Wednesday, December 7, 2011

China: Enforced Disappearances On The Rise

12/5/2011 China (IPS) - China is experiencing the worst crackdown since 1989 with a rising number of enforced disappearances of activists, a prominent Chinese dissident now living in exile has stated.
Liao Yiwu, a former Chinese political prisoner and eminent author most well known for his Tiananmen Square poem Massacre, fled China overland via Vietnam this July to live in exile abroad.

"It’s the worst crackdowns since 1989," Liao told IPS over the phone from the United States, where he was on a book tour for ‘God is Red: The Secret Story of How Christianity Survived and Flourished in Communist China’, a documentation of illegal house churches regularly raided by the government.

"First (the government) started to toughen their control over the Internet. Then they started to use the mafia method to treat intellectuals or dissidents to make them disappear," said Liao. The writer believes that a softening Western stance towards human rights accounts for the increased abuses.

"After Jun. 4 in 1989 (the government) were at least sometimes worried about the pressure from Western countries. But now they have taken a hardened stance - they refuse to bow down to pressure because they feel like the West relies on them economically.

"Western countries compromise their principles in order to curry favour with China so they no longer talk about human rights. So the government is becoming more bold in the way that they crack down on dissidents," he added.

Human rights organisations have raised concern over the increasing number of "enforced disappearances" in the country - a term coined to describe Chinese activists secretly detained by the state.
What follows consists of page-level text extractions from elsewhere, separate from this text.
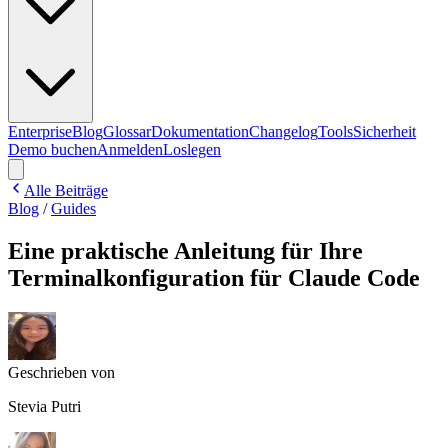
Enterprise
Blog
Glossar
Dokumentation
Changelog
Tools
Sicherheit
Demo buchen
Anmelden
Loslegen
Alle Beiträge
Blog
/
Guides
Eine praktische Anleitung für Ihre
Terminalkonfiguration für Claude Code
Geschrieben von
Stevia Putri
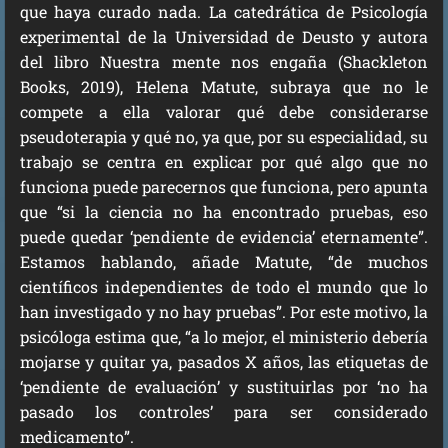
que haya curado nada. La catedrática de Psicología
experimental de la Universidad de Deusto y autora
del libro Nuestra mente nos engaña (Shackleton
Books, 2019), Helena Matute, subraya que no le
compete a ella valorar qué debe considerarse
pseudoterapia y qué no, ya que, por su especialidad, su
trabajo se centra en explicar por qué algo que no
funciona puede parecernos que funciona, pero apunta
que “si la ciencia no ha encontrado pruebas, eso
puede quedar ‘pendiente de evidencia’ eternamente”.
Estamos hablando, añade Matute, “de muchos
científicos independientes de todo el mundo que lo
han investigado y no hay pruebas”. Por este motivo, la
psicóloga estima que, “a lo mejor, el ministerio debería
mojarse y quitar ya, pasados X años, las etiquetas de
‘pendiente de evaluación’ y sustituirlas por ‘no ha
pasado los controles’ para ser considerado
medicamento”.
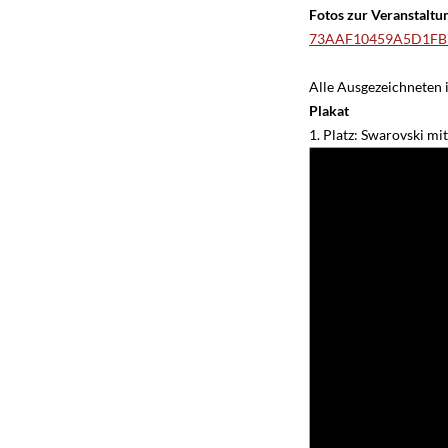
Fotos zur Veranstaltu
73AAF10459A5D1FB
Alle Ausgezeichneten 
Plakat
1. Platz: Swarovski mit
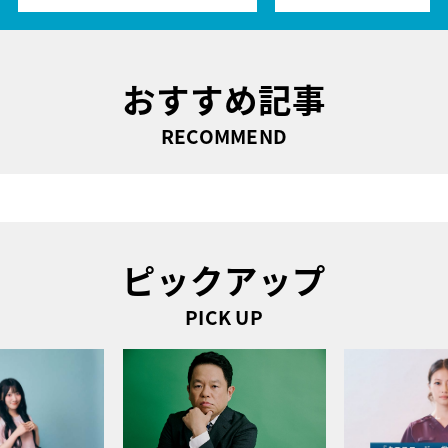
おすすめ記事
RECOMMEND
ピックアップ
PICK UP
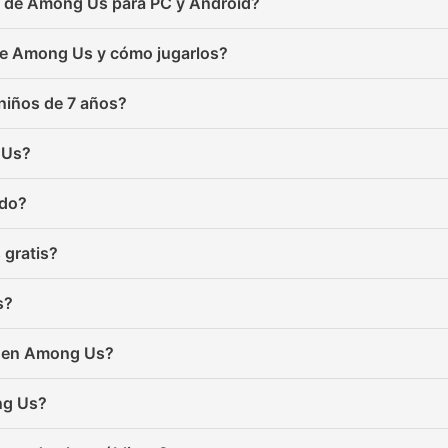
ón de Among Us para PC y Android?
de Among Us y cómo jugarlos?
niños de 7 años?
 Us?
edo?
gratis?
s?
ie en Among Us?
ng Us?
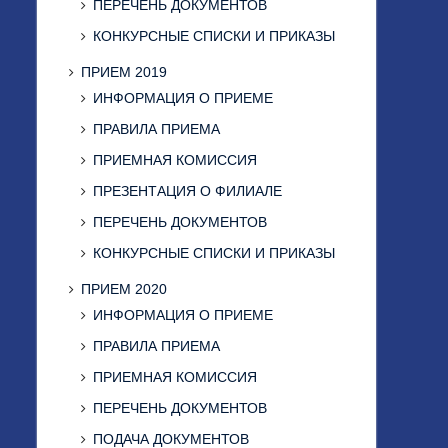
ПЕРЕЧЕНЬ ДОКУМЕНТОВ
КОНКУРСНЫЕ СПИСКИ И ПРИКАЗЫ
ПРИЕМ 2019
ИНФОРМАЦИЯ О ПРИЕМЕ
ПРАВИЛА ПРИЕМА
ПРИЕМНАЯ КОМИССИЯ
ПРЕЗЕНТАЦИЯ О ФИЛИАЛЕ
ПЕРЕЧЕНЬ ДОКУМЕНТОВ
КОНКУРСНЫЕ СПИСКИ И ПРИКАЗЫ
ПРИЕМ 2020
ИНФОРМАЦИЯ О ПРИЕМЕ
ПРАВИЛА ПРИЕМА
ПРИЕМНАЯ КОМИССИЯ
ПЕРЕЧЕНЬ ДОКУМЕНТОВ
ПОДАЧА ДОКУМЕНТОВ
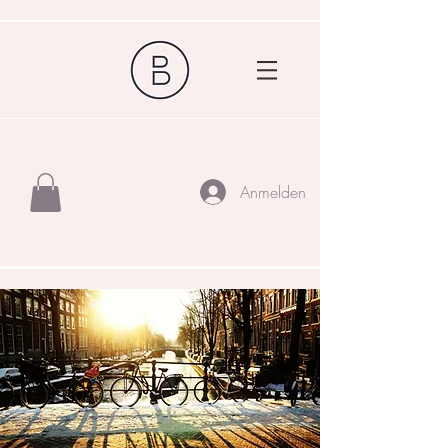
Anmelden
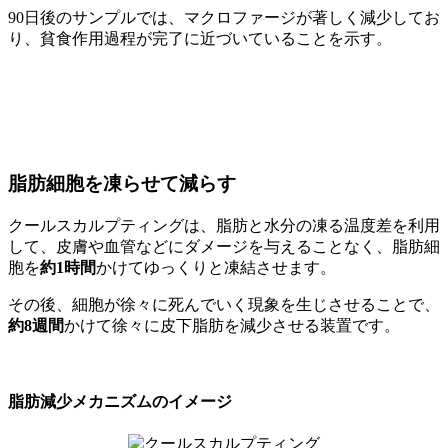
90日後のサンプルでは、マクロファージが著しく減少してお
り、貧食作用過程が完了に近づいていることを示す。
脂肪細胞を凍らせて減らす
クールスカルプティングは、脂肪と水分の凍る温度差を利用
して、皮膚や血管などにダメージを与えることなく、脂肪細
胞を
約1時間
かけてゆっくりと凍結させます。
その後、細胞が徐々に死んでいく現象を生じさせることで、
約8週間
かけて徐々に皮下脂肪を減少させる装置です。
脂肪減少メカニズムのイメージ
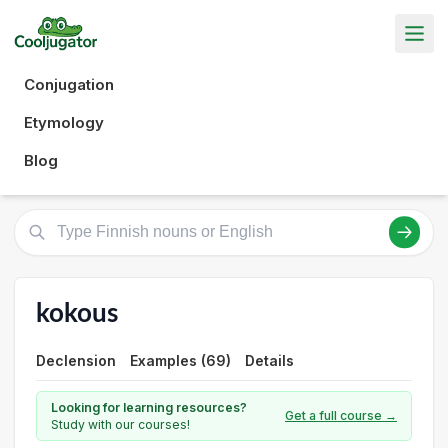
Conjugation
Etymology
Blog
kokous
Declension
Examples (69)
Details
Looking for learning resources?
Get a full course →
Study with our courses!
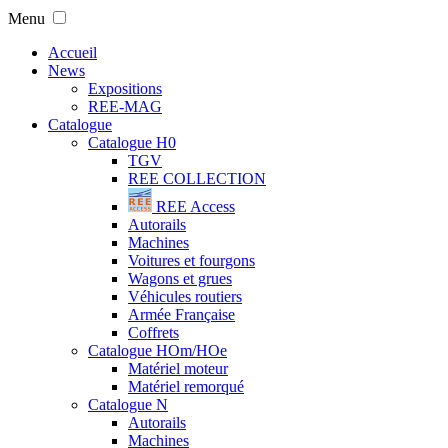
Menu
Accueil
News
Expositions
REE-MAG
Catalogue
Catalogue H0
TGV
REE COLLECTION
REE Access
Autorails
Machines
Voitures et fourgons
Wagons et grues
Véhicules routiers
Armée Française
Coffrets
Catalogue HOm/HOe
Matériel moteur
Matériel remorqué
Catalogue N
Autorails
Machines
"Over the past two years the problem in China has worsened considerably," says Phelim Kine, a senior Asia researcher at New York-based Human Rights Watch (HRW). "Since the start of this year at least 30 high profile individuals were abducted - half for a period of days and weeks. We know that if they are targeting high profile individuals there will be many more who are not well known."

The increasing crackdowns come as China announces that the practice of enforced disappearances might soon be enshrined in law.

On Aug. 30 China published proposed revisions to the Criminal Procedure Law which would give police the power to legally imprison suspects in secret for up to six months with no right to contact their families or a lawyer(Source).